Records provided:
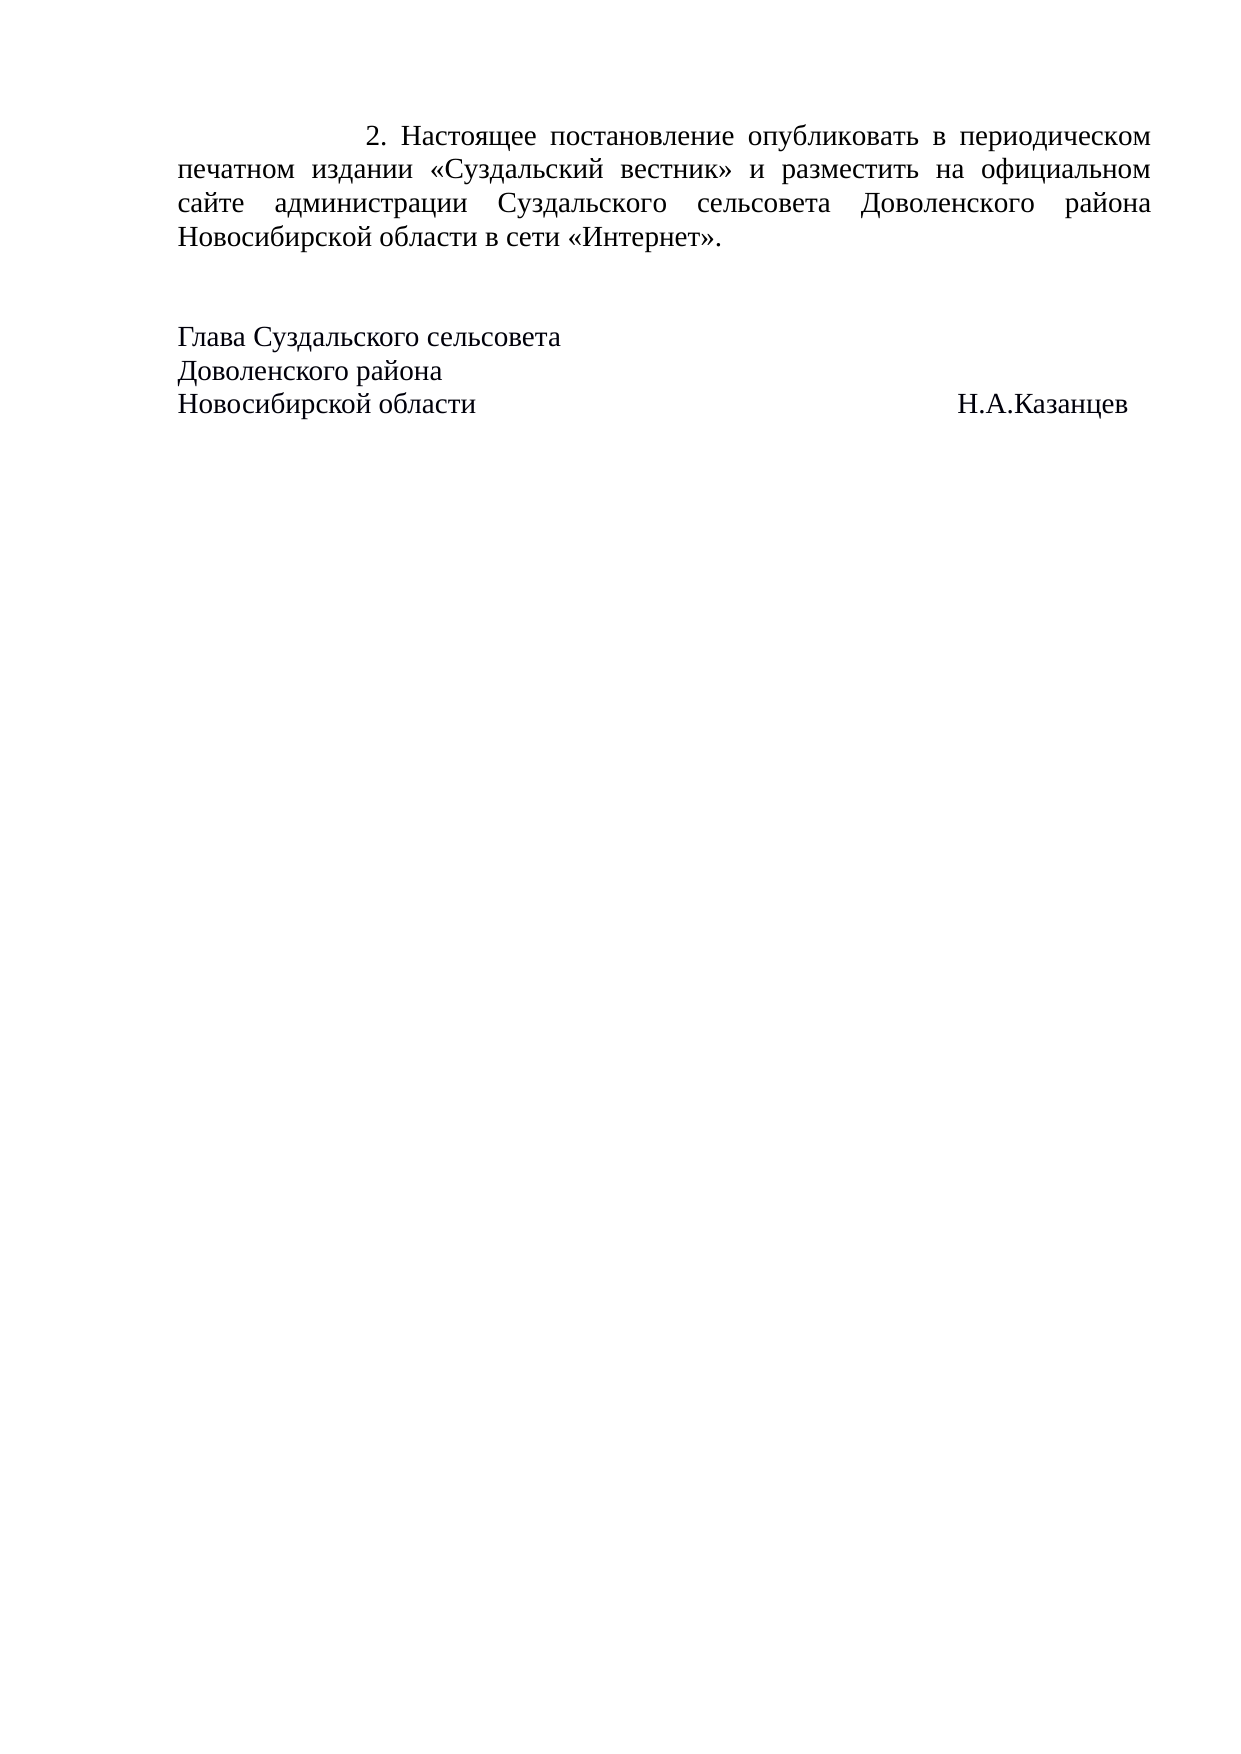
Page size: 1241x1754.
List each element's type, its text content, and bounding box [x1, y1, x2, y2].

text Новосибирской области Н.А.Казанцев [177, 386, 1152, 420]
text 2. Настоящее постановление опубликовать в периодическом печатном издании «Суздальский вестник» и разместить на официальном сайте администрации Суздальского сельсовета Доволенского района Новосибирской области в сети «Интернет». [177, 118, 1152, 252]
text Глава Суздальского сельсовета [177, 319, 1152, 353]
text Доволенского района [177, 353, 1152, 386]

Problem statement: Drop the images and transcribe the entries above exactly.

Exercise answer:
Page size: 1241x1754.
List each element's type, its text content, and bounding box [x1, y1, x2, y2].

text Новосибирской области Н.А.Казанцев [177, 386, 1152, 420]
text 2. Настоящее постановление опубликовать в периодическом печатном издании «Суздальский вестник» и разместить на официальном сайте администрации Суздальского сельсовета Доволенского района Новосибирской области в сети «Интернет». [177, 118, 1152, 252]
text Глава Суздальского сельсовета [177, 319, 1152, 353]
text Доволенского района [177, 353, 1152, 386]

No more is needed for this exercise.